> [OBJECTIVE]: Which lines of the data below contain the word "family"? Return each of those lines, and treat uppercase and lowercase as different.

====== INFORMATION PROVIDED ======

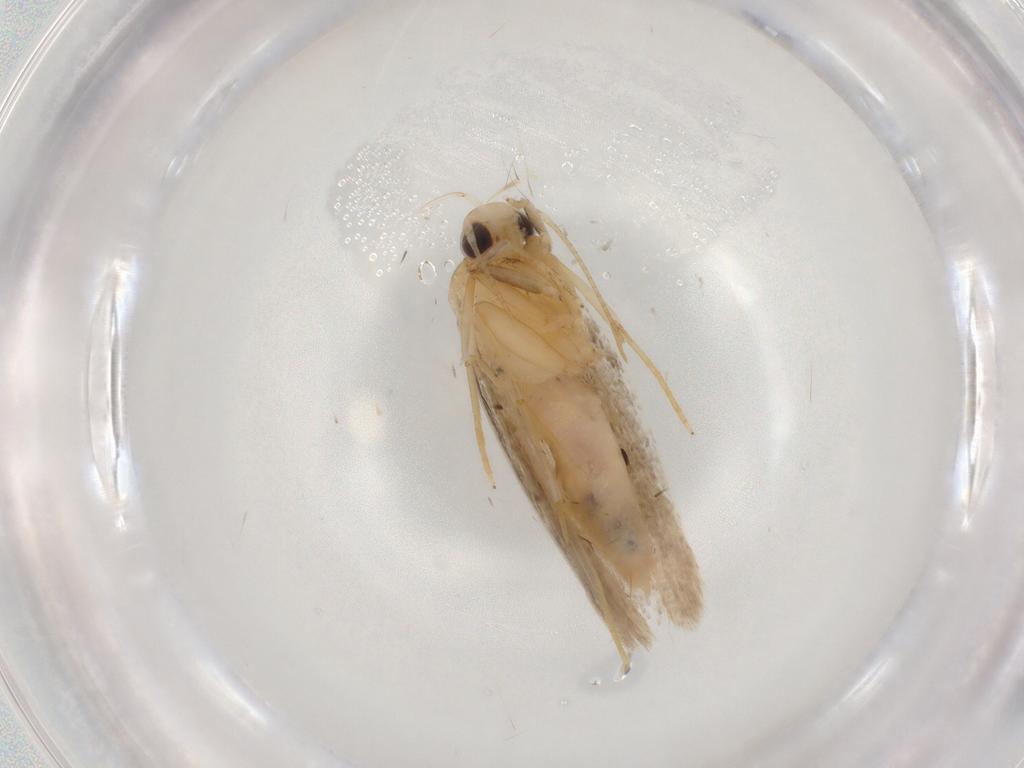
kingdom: Animalia
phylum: Arthropoda
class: Insecta
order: Lepidoptera
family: Autostichidae
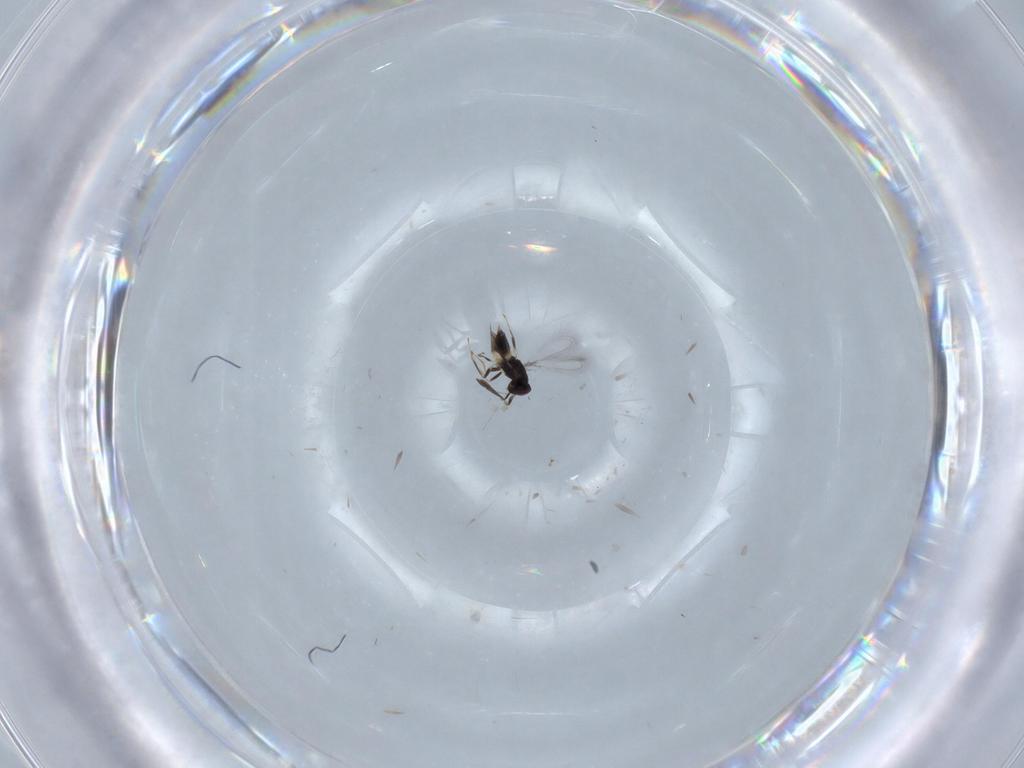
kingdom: Animalia
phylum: Arthropoda
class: Insecta
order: Hymenoptera
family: Mymaridae
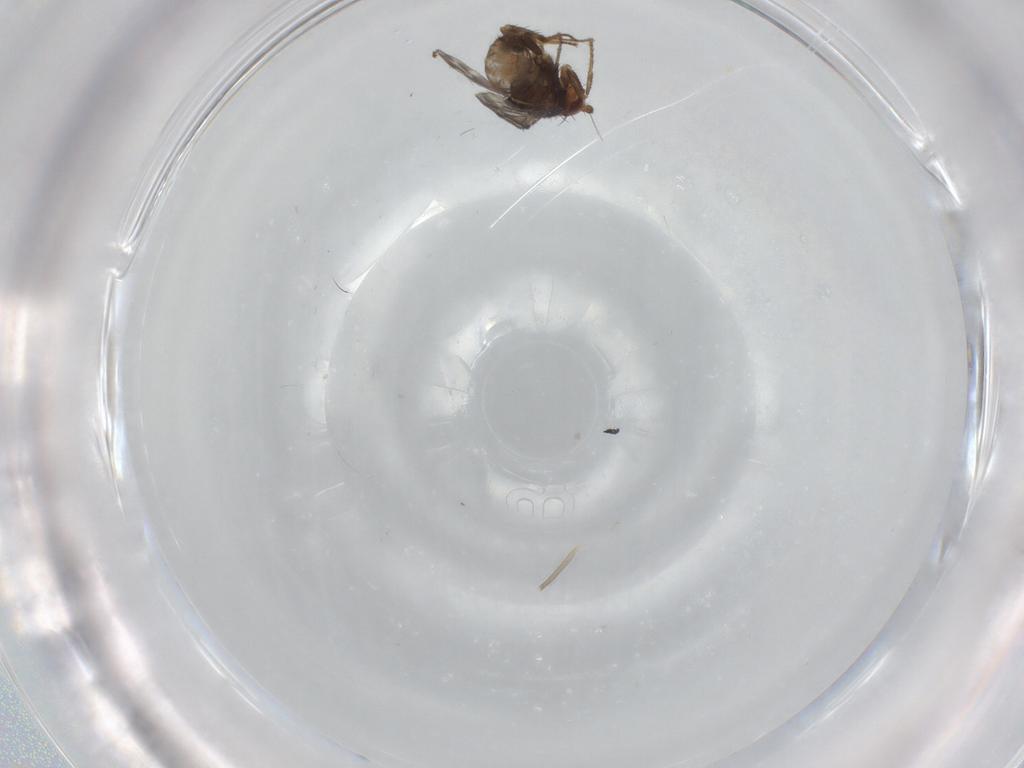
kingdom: Animalia
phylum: Arthropoda
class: Insecta
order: Diptera
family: Cecidomyiidae
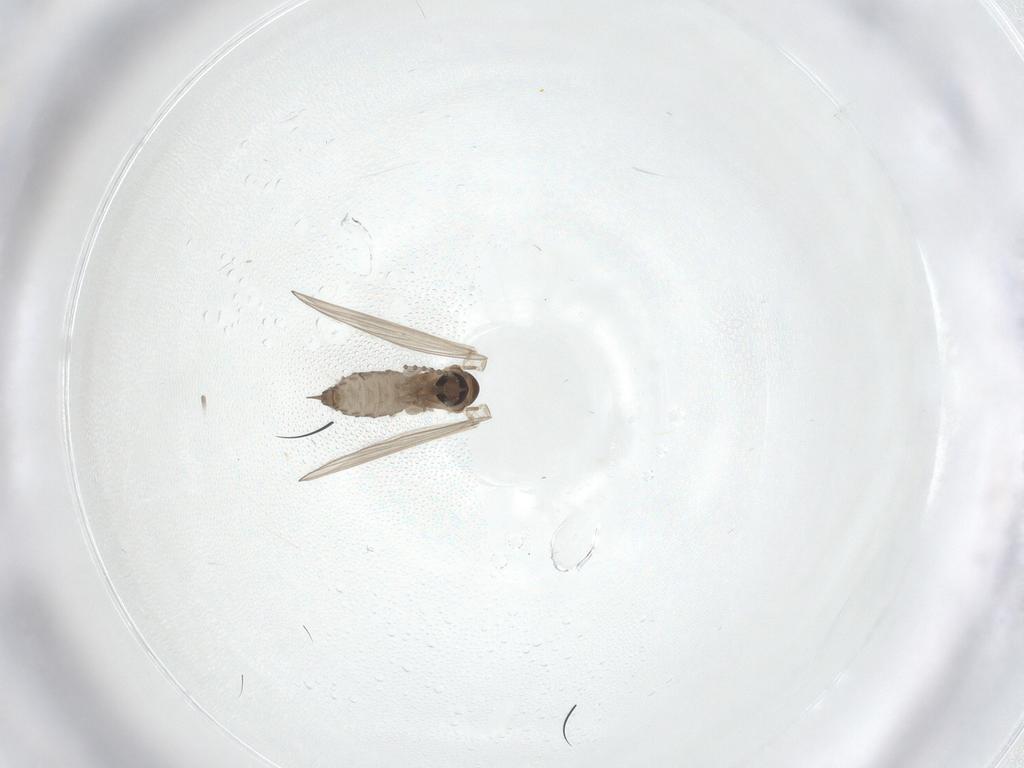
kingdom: Animalia
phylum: Arthropoda
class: Insecta
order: Diptera
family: Psychodidae
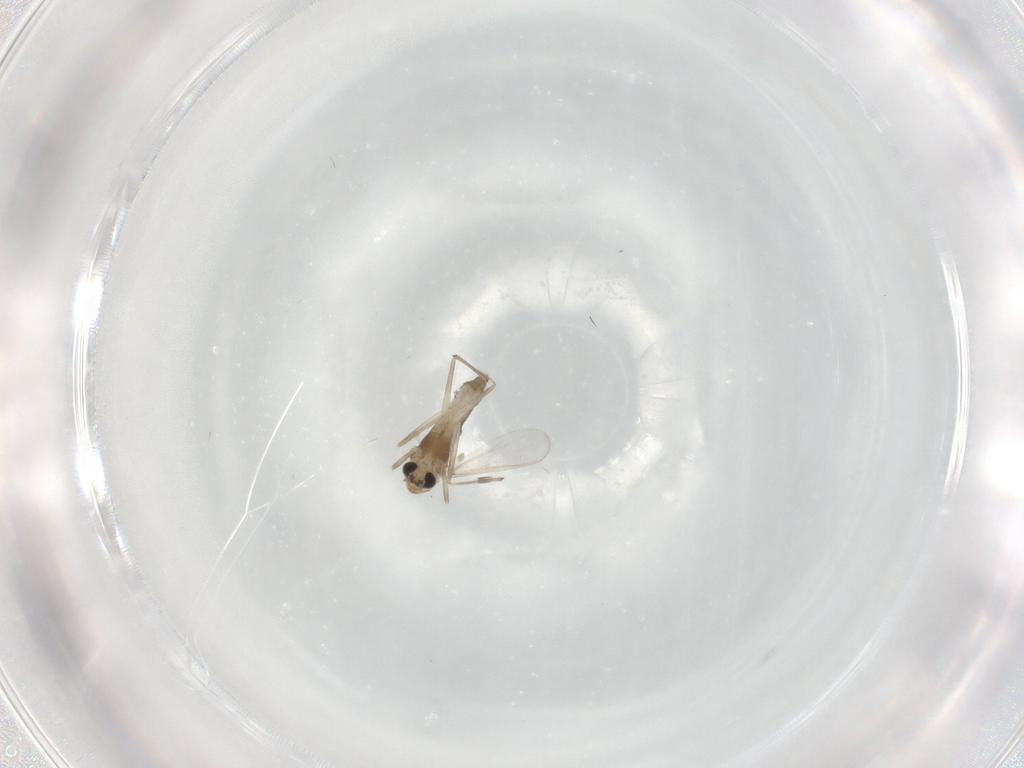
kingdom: Animalia
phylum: Arthropoda
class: Insecta
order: Diptera
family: Chironomidae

======

> [ANSWER FOR THE TASK]:
family: Autostichidae
family: Mymaridae
family: Cecidomyiidae
family: Psychodidae
family: Chironomidae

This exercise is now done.